## Opdracht
Zet alle datums met dag, maand en jaar uit de tekst over het Programma Hoogfrequent Spoorvervoer onder elkaar.

Lijst van vragen en antwoorden : Lijst van vragen en antwoorden over de voortgangsrapportage Programma Hoogfrequent Spoorvervoer 2019-2 en rapportage ADR (Kamerstuk 32404-98)
32 404 Programma hoogfrequent spoorvervoer
Nr. 99 LIJST VAN VRAGEN EN ANTWOORDEN
Vastgesteld 21 juli 2020
De vaste commissie voor Infrastructuur en Waterstaat heeft een aantal vragen voorgelegd
aan de Staatssecretaris van Infrastructuur en Waterstaat over de brief van 22 april
2020 inzake de Tweede Voortgangsrapportage Programma Hoogfrequent Spoorvervoer 2019–2
en rapportage ADR (Kamerstuk 32 404, nr. 98).
De Staatssecretaris van Infrastructuur en Waterstaat heeft de vragen beantwoord bij
brief van 17 juli 2020. Vragen en antwoorden zijn hierna afgedrukt.
De voorzitter van de commissie, Agnes Mulder
De adjunct-griffier van de commissie, Rijkers
Vraag 1
Is de planning dat Amsterdam Centraal Station (CS) in het vierde kwartaal van 2029
wordt opgeleverd in plaats van het vierde kwartaal van 2028 realistisch? Welk tijdspad
ziet u voor ogen wanneer u het heeft over «mogelijk later» dan 2029?
Antwoord 1
De laatste faseringsstap in de planning van Amsterdam Centraal kan pas gerealiseerd
worden als de internationale treinen van de HSL niet meer op Amsterdam Centraal halteren.
Uitgangspunt is dat dit mogelijk is als project Zuidasdok en het derde perron bij
Amsterdam Zuid gerealiseerd zijn. Ik heb u recent bericht over het project Zuidasdok
(Kamerstuk 32 668, nr. 15). Er is nog sprake van een grote planningsonzekerheid. De huidige verwachting is
dat het laatste pakket in de periode 2032–2036 wordt opgeleverd.
De aanpassing van Amsterdam Centraal is integraal onderdeel van PHS en voor een deel
randvoorwaardelijk voor de frequentieverhoging op verschillende corridors van en naar
Amsterdam. Momenteel wordt onderzocht wat de gevolgen zijn van een latere oplevering
van de projecten Zuidasdok en het derde perron Amsterdam Zuid op de verschillende
corridors en of deze gevolgen opgevangen of beperkt kunnen worden. Ik verwacht u hierover
uiterlijk in de eerste helft van 2021 te kunnen informeren met de voortgangsrapportage
PHS over de periode juli t/m december 2020.
Bij de projectbeslissing voor Amsterdam Centraal, beoogd in het eerste kwartaal van
2021, zal ik bezien of er nog optimalisatie-mogelijkheden zijn en wat de aangepaste
planning voor Amsterdam Centraal wordt. Een eindoplevering van alle maatregelen bij
Amsterdam Centraal in 2029 is hierbij niet meer realistisch is. Ook hierover informeer
ik u nader in volgende voortgangsrapportages.

## Gegeven regels
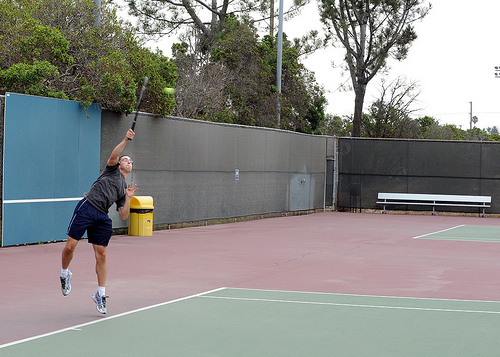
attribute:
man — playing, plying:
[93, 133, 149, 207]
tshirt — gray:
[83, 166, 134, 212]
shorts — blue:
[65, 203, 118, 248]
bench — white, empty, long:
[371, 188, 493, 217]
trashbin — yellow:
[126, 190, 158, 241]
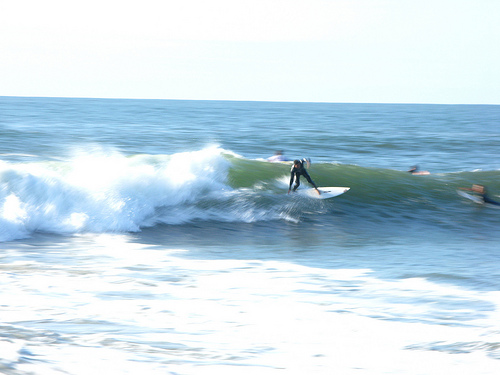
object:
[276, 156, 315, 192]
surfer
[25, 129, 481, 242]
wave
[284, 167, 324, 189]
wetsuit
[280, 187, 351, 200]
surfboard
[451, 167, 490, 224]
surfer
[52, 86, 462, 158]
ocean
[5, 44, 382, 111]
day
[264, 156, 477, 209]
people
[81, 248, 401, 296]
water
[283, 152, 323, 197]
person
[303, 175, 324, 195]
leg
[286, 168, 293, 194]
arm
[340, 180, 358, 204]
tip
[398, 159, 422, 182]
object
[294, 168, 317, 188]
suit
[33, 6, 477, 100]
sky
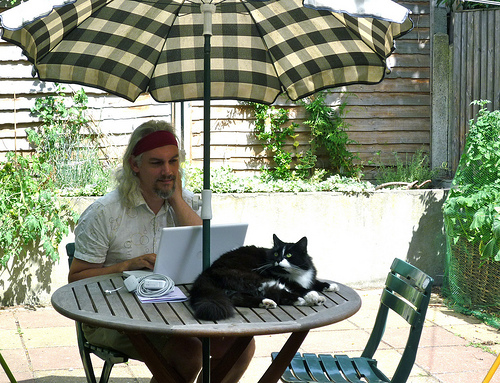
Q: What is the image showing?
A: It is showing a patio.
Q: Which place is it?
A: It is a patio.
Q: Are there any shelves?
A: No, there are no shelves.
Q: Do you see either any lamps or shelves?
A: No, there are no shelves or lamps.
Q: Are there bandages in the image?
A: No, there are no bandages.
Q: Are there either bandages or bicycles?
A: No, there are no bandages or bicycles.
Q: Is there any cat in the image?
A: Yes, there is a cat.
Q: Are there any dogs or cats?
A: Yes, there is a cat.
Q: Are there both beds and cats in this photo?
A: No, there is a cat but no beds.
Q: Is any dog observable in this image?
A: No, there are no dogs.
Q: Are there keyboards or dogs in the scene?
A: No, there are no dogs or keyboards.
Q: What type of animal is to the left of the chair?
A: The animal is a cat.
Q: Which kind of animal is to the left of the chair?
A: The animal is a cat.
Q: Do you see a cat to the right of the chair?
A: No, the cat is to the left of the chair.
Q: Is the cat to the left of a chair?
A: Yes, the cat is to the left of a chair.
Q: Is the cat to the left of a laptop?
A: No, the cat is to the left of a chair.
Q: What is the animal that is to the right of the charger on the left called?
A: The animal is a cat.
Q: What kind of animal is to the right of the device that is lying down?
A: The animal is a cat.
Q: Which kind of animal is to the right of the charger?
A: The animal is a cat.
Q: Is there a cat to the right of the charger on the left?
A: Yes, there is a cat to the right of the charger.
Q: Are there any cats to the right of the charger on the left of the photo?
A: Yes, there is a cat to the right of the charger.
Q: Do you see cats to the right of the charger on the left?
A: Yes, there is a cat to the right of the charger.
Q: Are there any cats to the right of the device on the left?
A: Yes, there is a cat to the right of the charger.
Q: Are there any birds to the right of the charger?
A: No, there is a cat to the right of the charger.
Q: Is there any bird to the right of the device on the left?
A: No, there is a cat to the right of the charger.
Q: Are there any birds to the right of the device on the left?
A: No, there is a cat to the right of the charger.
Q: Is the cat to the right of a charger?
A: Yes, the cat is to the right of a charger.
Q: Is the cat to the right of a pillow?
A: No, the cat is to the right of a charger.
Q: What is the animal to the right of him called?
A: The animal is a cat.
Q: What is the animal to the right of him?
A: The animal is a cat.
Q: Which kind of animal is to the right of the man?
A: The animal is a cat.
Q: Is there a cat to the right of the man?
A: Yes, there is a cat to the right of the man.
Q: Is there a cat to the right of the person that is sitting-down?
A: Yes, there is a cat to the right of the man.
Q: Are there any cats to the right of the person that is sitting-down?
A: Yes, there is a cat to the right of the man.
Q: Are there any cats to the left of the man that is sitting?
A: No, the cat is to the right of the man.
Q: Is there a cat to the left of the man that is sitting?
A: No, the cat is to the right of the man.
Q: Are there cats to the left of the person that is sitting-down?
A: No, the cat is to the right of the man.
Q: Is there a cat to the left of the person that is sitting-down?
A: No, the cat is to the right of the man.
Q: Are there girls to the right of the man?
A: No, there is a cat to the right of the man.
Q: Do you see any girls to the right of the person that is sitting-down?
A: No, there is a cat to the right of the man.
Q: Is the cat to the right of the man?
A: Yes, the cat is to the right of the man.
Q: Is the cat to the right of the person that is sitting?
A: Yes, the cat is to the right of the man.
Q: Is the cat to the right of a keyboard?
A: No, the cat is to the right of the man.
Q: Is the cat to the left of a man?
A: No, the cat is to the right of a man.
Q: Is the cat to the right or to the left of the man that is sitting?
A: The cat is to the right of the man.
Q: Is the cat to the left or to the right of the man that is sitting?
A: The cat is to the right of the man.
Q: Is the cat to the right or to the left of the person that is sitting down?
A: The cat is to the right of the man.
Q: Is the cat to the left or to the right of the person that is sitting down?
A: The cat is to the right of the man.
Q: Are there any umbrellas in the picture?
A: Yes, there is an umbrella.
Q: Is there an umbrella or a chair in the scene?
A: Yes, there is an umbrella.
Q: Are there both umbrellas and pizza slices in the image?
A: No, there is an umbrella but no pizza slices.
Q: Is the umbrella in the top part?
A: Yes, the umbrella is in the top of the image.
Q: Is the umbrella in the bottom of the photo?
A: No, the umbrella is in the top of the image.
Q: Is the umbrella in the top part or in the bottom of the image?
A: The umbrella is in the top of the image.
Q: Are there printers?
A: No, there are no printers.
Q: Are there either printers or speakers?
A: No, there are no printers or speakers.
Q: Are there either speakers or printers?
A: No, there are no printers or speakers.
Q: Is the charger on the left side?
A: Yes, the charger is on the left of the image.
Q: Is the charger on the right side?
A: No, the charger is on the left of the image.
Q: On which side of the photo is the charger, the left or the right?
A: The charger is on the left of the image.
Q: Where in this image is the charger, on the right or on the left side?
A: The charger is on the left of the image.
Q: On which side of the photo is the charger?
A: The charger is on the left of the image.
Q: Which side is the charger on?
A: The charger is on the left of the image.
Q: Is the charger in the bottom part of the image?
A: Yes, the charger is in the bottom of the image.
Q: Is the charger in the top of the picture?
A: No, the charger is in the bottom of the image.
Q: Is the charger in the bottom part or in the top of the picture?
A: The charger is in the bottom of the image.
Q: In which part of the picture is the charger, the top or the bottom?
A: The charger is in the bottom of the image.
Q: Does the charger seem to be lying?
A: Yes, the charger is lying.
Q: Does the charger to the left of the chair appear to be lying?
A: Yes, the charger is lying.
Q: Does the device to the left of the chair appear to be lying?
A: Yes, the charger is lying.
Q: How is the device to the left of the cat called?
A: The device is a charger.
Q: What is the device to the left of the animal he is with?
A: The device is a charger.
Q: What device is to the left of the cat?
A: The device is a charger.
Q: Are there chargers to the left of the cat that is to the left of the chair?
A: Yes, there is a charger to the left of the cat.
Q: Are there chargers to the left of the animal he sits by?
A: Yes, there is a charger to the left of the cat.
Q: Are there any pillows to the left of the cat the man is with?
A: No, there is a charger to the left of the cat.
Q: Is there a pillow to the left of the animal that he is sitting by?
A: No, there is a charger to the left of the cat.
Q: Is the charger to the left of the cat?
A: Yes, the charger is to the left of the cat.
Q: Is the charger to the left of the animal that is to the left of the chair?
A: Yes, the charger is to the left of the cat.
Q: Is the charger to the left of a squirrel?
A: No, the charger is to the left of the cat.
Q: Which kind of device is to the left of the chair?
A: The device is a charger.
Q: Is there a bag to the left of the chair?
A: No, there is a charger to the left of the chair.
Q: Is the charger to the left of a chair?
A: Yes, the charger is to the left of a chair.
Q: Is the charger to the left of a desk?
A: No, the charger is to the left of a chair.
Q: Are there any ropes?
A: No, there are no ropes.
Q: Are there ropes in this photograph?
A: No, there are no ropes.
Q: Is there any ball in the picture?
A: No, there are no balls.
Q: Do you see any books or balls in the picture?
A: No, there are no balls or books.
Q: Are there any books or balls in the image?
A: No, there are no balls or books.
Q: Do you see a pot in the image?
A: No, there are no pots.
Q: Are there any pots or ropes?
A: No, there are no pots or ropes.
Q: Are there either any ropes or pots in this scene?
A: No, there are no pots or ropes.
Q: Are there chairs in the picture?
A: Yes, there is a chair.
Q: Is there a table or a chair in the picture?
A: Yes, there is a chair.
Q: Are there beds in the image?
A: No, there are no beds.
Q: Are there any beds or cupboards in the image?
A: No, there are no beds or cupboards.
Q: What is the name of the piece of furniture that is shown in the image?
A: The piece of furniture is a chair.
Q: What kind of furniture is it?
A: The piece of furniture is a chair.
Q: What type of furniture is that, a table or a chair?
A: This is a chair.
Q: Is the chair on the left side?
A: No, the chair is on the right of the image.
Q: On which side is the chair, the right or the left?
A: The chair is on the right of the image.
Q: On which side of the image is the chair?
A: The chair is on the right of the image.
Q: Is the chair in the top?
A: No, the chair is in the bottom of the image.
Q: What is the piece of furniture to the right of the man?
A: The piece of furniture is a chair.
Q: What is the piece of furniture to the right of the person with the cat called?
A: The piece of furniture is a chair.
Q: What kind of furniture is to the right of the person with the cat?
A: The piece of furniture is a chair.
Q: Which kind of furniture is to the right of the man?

## Jouw antwoord
21 juli 2020
22 april 2020
17 juli 2020